England Away
- First edition
- The Football Factory Headhunters
- Author: John King
- Country: England
- Language: English
- Publisher: Jonathan Cape; Vintage;
- Published: 1998
- Media type: Print, e-book
- Preceded by: Headhunters

= England Away =

1998 novel by John King

England Away is the third novel by John King, first published by Jonathan Cape in 1998 and subsequently by Vintage. The final part of The Football Factory Trilogy, it follows characters from The Football Factory and Headhunters as they come together and head into Europe for an England football match against Germany in Berlin.

Tommy Johnson narrates the trip to Berlin via Amsterdam, while back in London, pensioner Bill Farrell remembers a similar route he took as a soldier during the Second World War, dealing with some horrific memories and a tragic killing in the process. Farrell and Johnson are forced to confront their demons, albeit with very different results. Both these characters represent the core of King's debut, The Football Factory, which was made into a film in 2004. Directed by Nick Love, it featured Danny Dyer as Tommy Johnson, while Dudley Sutton played Bill Farrell.

In an interview with writer Jay Slayton-Joslin, King said of England Away: "We are all the result of those who went before us, and I'm interested in this continuation and the expansion of our culture". The novel draws on the Second World War and its aftermath, while considering the relationship between Britain and the EU, a subject King focuses on in The Liberal Politics of Adolf Hitler (2016).
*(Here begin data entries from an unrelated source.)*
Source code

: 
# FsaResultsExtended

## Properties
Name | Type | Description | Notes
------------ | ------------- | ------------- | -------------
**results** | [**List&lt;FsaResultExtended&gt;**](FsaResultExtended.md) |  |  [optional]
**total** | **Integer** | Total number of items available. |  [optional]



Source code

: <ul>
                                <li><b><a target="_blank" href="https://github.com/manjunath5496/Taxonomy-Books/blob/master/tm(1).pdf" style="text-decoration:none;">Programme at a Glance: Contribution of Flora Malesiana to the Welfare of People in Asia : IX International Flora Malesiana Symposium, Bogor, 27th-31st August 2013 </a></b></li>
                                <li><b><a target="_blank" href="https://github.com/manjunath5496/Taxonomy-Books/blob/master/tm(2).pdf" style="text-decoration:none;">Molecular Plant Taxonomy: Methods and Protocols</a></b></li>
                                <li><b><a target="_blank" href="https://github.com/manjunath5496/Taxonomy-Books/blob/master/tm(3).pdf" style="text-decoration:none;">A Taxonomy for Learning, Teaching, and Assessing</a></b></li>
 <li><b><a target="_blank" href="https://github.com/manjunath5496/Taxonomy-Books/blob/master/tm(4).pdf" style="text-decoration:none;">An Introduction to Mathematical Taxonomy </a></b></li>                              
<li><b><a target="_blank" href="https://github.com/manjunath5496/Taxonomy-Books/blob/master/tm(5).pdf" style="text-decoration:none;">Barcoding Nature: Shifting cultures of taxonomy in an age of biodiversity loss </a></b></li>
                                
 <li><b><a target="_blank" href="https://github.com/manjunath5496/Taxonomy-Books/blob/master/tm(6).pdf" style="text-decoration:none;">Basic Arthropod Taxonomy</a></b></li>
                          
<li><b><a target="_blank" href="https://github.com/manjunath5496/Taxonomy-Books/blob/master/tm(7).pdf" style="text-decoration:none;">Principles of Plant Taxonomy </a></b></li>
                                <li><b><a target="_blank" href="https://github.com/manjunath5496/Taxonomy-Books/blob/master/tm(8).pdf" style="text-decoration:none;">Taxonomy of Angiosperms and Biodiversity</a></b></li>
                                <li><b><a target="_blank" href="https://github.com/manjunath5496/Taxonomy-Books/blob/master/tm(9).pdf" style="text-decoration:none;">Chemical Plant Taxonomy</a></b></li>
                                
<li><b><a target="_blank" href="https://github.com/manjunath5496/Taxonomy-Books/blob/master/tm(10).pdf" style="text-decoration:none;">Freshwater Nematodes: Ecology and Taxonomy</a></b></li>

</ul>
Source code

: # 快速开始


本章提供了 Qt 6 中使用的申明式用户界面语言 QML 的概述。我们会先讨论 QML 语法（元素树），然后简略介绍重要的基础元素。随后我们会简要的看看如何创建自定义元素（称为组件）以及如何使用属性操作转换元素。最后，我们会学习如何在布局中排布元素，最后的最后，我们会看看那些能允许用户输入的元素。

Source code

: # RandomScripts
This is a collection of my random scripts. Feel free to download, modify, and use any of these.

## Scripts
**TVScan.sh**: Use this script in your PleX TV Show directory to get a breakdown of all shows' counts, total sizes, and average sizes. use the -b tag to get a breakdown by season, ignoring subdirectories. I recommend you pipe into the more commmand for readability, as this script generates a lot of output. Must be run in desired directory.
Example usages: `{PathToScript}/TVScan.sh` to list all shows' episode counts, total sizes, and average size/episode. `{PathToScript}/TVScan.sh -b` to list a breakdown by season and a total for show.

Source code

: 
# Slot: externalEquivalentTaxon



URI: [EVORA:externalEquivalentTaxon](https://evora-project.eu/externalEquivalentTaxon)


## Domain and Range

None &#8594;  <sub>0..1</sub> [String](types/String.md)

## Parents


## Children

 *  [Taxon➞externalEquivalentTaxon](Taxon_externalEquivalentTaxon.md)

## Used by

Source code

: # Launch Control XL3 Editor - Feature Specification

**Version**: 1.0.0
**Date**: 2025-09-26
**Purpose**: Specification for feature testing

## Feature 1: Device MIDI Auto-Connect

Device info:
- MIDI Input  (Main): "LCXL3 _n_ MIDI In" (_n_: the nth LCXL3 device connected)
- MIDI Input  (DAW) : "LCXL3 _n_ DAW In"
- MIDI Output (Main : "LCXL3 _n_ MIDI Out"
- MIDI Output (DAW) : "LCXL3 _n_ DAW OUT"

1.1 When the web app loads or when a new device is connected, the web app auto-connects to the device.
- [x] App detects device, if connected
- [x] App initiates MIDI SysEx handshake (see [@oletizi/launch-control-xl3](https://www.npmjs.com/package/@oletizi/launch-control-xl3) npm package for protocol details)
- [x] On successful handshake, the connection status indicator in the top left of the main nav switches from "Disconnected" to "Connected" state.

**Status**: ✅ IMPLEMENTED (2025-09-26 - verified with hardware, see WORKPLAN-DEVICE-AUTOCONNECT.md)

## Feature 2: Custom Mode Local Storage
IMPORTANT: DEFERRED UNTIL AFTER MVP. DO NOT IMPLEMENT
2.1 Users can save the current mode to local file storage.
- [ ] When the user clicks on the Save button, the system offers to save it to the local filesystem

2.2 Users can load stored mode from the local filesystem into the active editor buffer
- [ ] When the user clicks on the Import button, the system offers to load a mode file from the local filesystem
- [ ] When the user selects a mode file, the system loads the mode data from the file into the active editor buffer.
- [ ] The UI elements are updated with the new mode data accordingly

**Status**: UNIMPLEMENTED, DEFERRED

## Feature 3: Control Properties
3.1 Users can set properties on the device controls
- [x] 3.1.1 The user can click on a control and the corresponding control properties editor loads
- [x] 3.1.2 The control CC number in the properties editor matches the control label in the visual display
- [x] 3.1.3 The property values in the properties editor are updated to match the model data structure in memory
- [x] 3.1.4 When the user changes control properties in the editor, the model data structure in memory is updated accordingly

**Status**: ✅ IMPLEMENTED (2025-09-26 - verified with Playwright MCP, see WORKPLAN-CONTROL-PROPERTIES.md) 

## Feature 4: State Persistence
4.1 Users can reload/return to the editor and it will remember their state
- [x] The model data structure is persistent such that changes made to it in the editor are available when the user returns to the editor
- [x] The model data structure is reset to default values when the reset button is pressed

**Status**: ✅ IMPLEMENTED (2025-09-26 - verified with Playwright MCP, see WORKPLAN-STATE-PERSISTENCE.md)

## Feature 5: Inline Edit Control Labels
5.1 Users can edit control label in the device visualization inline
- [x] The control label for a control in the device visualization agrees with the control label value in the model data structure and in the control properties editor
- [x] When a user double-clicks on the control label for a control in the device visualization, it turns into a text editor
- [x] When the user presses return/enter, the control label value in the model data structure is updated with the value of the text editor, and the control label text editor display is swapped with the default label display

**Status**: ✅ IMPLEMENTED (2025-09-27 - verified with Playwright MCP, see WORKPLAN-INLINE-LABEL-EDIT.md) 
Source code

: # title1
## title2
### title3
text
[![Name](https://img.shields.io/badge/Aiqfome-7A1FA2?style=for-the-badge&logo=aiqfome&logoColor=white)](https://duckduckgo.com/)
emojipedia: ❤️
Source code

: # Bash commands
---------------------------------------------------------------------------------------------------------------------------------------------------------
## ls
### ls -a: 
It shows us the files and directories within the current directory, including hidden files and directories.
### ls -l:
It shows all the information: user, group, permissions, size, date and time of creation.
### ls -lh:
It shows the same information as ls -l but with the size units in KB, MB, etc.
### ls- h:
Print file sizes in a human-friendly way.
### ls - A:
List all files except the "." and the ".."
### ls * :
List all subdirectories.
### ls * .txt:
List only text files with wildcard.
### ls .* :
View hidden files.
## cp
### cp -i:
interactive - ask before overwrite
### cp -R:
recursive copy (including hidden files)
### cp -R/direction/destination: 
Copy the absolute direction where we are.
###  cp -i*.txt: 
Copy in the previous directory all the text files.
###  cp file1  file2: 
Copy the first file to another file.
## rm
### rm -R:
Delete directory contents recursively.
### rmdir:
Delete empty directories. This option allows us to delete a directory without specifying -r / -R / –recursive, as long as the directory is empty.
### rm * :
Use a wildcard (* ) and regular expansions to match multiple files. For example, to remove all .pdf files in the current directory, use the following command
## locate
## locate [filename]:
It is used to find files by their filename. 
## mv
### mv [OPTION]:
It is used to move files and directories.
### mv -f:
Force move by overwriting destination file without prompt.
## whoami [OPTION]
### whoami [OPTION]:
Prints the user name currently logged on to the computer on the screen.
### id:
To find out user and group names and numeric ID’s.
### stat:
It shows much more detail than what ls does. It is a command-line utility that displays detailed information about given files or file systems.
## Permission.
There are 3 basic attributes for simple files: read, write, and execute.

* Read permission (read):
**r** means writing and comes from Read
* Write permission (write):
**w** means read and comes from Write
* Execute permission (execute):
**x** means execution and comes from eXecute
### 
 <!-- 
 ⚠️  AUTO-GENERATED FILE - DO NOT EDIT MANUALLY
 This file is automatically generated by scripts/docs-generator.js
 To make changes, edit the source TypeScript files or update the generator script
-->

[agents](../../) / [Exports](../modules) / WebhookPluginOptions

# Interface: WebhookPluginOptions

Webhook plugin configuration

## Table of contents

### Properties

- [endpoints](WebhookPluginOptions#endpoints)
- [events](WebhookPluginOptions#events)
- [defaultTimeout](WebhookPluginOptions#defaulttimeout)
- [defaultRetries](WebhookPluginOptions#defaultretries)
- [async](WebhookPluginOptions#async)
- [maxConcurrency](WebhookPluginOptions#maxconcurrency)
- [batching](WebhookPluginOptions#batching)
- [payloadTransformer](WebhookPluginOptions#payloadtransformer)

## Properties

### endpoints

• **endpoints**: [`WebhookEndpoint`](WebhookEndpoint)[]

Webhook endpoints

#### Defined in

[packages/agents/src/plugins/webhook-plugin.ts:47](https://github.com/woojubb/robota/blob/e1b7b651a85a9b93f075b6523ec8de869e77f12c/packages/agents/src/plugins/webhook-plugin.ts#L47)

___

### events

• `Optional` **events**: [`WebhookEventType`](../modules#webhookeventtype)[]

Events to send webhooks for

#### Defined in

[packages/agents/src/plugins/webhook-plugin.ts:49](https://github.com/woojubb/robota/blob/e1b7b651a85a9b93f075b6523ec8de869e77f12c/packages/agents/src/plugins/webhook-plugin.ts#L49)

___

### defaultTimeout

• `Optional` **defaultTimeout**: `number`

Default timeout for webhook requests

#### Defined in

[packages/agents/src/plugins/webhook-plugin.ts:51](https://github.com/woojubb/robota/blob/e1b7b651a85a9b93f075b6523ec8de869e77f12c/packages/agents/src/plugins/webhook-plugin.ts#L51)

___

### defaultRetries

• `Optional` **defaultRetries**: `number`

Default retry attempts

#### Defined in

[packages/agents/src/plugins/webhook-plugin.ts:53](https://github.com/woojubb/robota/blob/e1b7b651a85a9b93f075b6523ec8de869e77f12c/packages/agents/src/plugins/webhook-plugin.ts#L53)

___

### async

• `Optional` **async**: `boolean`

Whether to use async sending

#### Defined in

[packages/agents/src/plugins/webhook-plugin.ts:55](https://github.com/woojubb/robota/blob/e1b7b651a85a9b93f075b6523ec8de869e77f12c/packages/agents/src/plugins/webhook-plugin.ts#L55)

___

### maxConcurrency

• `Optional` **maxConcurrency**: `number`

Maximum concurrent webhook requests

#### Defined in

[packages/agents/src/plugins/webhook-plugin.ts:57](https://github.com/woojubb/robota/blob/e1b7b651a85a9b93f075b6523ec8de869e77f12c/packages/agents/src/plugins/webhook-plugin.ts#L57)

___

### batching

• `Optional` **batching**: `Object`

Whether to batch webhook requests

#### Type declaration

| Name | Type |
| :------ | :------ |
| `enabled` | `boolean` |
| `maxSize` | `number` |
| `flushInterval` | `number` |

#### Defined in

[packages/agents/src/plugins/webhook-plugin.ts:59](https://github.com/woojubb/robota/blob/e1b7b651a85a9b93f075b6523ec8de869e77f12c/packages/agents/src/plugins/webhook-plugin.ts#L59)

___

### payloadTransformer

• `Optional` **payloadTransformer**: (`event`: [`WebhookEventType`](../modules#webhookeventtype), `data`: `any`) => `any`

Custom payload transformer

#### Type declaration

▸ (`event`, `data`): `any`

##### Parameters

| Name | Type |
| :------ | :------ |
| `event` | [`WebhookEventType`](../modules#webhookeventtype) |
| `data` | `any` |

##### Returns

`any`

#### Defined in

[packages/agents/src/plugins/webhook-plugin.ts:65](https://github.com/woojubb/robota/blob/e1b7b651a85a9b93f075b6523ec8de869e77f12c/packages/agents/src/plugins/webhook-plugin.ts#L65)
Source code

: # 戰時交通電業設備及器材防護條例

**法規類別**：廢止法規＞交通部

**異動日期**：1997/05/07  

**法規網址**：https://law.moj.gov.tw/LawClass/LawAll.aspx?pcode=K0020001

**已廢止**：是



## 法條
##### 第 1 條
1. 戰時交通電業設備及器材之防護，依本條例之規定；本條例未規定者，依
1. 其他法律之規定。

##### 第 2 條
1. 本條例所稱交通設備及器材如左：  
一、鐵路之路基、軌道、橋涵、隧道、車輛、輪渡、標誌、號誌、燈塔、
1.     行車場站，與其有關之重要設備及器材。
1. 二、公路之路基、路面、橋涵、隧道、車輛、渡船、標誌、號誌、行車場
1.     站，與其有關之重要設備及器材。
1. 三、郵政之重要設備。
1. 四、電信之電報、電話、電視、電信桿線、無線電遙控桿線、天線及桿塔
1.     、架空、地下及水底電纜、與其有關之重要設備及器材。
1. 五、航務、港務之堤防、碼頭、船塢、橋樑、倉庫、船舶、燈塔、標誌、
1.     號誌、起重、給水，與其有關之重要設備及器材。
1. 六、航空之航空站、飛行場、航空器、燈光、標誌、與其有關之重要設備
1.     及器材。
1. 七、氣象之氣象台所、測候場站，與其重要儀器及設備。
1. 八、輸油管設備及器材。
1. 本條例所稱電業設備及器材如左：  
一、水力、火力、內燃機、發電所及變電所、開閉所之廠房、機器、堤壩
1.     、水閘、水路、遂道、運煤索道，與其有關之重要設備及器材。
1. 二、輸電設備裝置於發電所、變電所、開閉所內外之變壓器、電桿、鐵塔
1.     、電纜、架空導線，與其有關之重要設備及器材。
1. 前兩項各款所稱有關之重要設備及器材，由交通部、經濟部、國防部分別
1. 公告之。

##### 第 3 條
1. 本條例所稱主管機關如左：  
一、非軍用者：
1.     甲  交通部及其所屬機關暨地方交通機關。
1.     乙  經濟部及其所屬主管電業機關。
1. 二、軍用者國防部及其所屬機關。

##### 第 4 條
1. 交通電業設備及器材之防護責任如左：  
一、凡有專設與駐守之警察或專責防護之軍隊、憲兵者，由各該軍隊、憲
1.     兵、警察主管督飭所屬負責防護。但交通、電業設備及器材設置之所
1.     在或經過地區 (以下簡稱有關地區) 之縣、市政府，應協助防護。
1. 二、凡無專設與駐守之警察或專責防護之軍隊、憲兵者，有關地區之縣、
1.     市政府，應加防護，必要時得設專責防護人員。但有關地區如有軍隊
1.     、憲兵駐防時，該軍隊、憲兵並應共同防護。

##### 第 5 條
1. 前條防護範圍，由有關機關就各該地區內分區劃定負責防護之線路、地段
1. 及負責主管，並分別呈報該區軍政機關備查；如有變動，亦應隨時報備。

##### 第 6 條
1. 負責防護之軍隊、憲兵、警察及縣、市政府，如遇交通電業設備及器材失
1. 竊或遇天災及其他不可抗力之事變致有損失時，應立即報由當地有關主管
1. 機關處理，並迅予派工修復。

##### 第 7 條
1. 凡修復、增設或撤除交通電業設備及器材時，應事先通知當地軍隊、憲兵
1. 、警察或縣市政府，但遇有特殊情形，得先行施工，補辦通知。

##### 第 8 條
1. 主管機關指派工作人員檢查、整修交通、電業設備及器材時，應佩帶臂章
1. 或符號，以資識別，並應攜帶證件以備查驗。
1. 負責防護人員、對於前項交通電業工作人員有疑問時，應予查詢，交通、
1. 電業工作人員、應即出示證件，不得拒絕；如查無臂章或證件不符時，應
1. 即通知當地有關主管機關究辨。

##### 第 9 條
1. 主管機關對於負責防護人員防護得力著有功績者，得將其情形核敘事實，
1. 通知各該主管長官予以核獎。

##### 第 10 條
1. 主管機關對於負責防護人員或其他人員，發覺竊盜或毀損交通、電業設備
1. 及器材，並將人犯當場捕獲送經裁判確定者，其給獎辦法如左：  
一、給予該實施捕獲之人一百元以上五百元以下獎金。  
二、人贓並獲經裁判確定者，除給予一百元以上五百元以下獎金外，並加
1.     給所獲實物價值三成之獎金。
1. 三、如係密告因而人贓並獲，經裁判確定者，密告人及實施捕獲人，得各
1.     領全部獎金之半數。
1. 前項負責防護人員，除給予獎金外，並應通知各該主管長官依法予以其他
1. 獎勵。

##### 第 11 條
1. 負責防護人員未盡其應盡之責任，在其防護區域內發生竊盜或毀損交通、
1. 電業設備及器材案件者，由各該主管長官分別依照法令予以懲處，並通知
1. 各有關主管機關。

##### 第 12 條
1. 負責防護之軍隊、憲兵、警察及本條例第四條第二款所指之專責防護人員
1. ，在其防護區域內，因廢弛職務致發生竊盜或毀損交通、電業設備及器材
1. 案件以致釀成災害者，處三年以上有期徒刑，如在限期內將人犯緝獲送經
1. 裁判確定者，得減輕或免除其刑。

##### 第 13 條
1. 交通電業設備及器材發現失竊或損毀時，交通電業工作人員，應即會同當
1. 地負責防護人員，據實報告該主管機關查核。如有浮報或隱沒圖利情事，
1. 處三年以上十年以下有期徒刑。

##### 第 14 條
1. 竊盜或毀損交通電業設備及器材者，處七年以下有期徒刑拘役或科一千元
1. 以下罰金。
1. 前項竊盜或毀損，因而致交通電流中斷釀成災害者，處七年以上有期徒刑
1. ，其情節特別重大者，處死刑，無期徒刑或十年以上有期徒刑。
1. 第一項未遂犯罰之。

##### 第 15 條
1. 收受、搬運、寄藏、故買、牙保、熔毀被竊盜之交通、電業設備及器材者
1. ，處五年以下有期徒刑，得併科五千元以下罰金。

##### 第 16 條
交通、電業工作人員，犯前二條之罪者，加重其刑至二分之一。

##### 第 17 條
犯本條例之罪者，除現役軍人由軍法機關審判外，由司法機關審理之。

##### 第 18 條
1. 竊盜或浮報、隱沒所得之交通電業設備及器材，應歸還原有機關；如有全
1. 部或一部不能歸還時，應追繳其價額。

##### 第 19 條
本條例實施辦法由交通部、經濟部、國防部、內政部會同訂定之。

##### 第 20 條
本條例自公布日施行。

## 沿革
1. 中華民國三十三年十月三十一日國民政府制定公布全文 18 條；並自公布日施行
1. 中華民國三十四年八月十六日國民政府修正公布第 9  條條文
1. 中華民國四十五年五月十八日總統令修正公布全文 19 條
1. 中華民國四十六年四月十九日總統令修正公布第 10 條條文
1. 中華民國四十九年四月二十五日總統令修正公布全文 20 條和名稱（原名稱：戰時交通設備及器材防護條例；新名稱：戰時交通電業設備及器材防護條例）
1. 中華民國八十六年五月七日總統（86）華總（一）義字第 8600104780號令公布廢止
In his review for the Morning Star, Chris Searle wrote: "The words of Wilfred Owen come pounding through the prose: 'I was the enemy you killed, my friend.' The literature is in the sordid truth and crude, raucous, mob-like poetry of King's lifesaving and lifewasting that bursts from his pages, confronting the reader with questions of culture, nationalism, violence and class that are not easily put aside."